____ Material to process

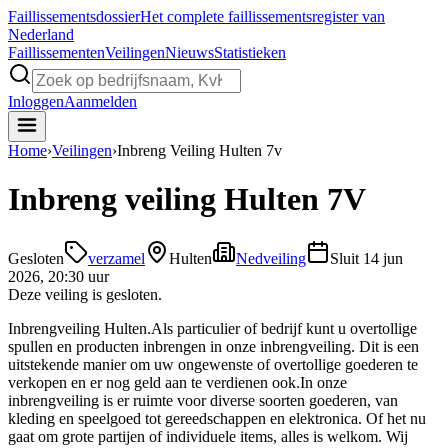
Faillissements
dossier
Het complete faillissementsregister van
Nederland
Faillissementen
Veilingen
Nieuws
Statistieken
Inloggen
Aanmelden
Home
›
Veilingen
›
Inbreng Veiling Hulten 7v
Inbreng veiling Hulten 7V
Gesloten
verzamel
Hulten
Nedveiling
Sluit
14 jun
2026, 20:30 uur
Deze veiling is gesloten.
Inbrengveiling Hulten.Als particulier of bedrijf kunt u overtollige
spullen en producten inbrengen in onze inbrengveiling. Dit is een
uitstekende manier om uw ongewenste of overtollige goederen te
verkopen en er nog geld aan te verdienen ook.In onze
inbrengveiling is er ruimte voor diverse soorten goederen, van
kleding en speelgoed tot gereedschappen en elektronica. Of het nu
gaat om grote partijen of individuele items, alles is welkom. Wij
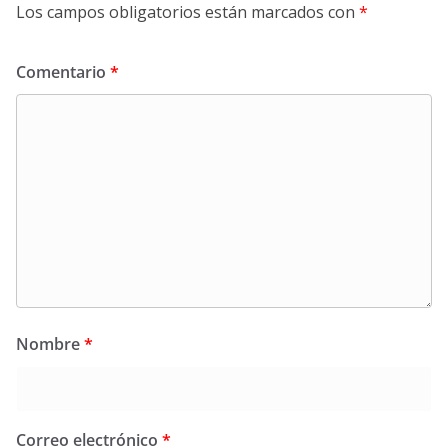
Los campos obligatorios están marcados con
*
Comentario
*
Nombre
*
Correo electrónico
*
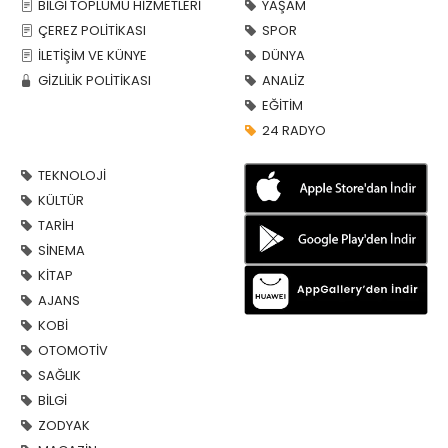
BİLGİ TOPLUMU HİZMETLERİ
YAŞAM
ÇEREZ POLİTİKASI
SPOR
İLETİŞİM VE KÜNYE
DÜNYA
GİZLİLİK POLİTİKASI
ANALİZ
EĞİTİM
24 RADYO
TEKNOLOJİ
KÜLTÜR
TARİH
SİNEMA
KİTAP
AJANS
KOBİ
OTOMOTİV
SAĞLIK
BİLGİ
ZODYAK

________
____ Material to process

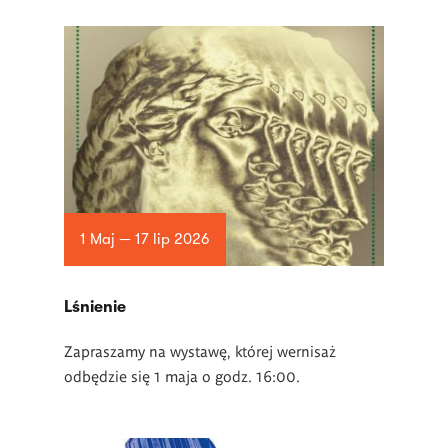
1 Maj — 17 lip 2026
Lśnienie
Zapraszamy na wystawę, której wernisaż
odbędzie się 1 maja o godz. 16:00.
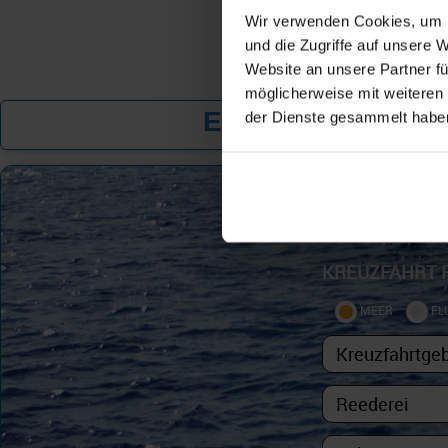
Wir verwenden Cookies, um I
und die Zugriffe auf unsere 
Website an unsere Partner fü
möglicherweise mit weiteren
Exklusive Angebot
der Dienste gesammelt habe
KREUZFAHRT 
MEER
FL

________

## Work instruction
In the material above, locate every line that contains the word "POLİTİKASI", matching uppercase and lowercase exactly, and copy each of those lines.

## Written answer
ÇEREZ POLİTİKASI
GİZLİLİK POLİTİKASI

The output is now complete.